4.4. De conclusie van de Raad is derhalve dat geen sprake is geweest van buitensporige arbeidsomstandigheden, die in overwegende mate als oorzaak kunnen worden aangewezen voor de arbeidsongeschiktheid, die tot de toekenning van de WAO-uitkering en vervolgens ook tot het ontslag van appellante hebben geleid. De afwijzing van het verzoek van appellante om toekenning van de aanvullende uitkering is dus terecht.
4.5. Gelet op het vorenoverwogene moet de aangevallen uitspraak, zij het met verbetering van de gronden, worden bevestigd.

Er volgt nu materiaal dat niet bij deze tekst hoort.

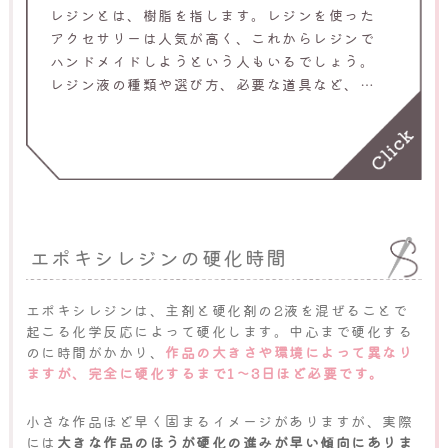
レジンとは、樹脂を指します。レジンを使った
アクセサリーは人気が高く、これからレジンで
ハンドメイドしようという人もいるでしょう。
レジン液の種類や選び方、必要な道具など、ハ
ンドメイド初心者は押さえておきたい基礎知識
を分かりやすく解説します。
エポキシレジンの硬化時間
エポキシレジンは、主剤と硬化剤の2液を混ぜることで
起こる化学反応によって硬化します。中心まで硬化する
のに時間がかかり、
作品の大きさや環境によって異なり
ますが、完全に硬化するまで1〜3日ほど必要です。
小さな作品ほど早く固まるイメージがありますが、実際
には
大きな作品のほうが硬化の進みが早い傾向にありま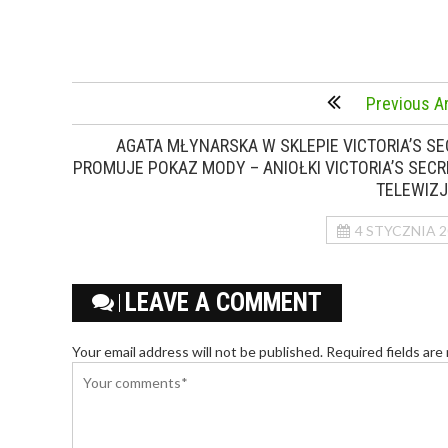
Previous Ar
AGATA MŁYNARSKA W SKLEPIE VICTORIA’S SE
PROMUJE POKAZ MODY – ANIOŁKI VICTORIA’S SECR
TELEWIZJ
4 STYCZNIA 2
LEAVE A COMMENT
Your email address will not be published. Required fields are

5. In het vorenstaande vindt de Raad aanleiding het college op grond van artikel 8:75 van de Awb te veroordelen in de proceskosten van appellante in hoger beroep tot een bedrag van € 644,-. Met toepassing van artikel 8:74, tweede lid, van de Awb zal de Raad ook een voorziening geven ter zake van griffierecht in hoger beroep.
De Centrale Raad van Beroep;
Bevestigt de aangevallen uitspraak;
Veroordeelt het college in de proceskosten van appellante in hoger beroep tot een bedrag van € 644,-;
Bepaalt dat het college aan appellante het door haar in hoger beroep betaalde griffierecht van € 107,- vergoedt.
Deze uitspraak is gedaan door J.G. Treffers als voorzitter en M.C. Bruning en A.A.M. Mollee als leden, in tegenwoordigheid van P.W.J. Hospel als griffier. De beslissing is uitgesproken in het openbaar op 15 april 2010.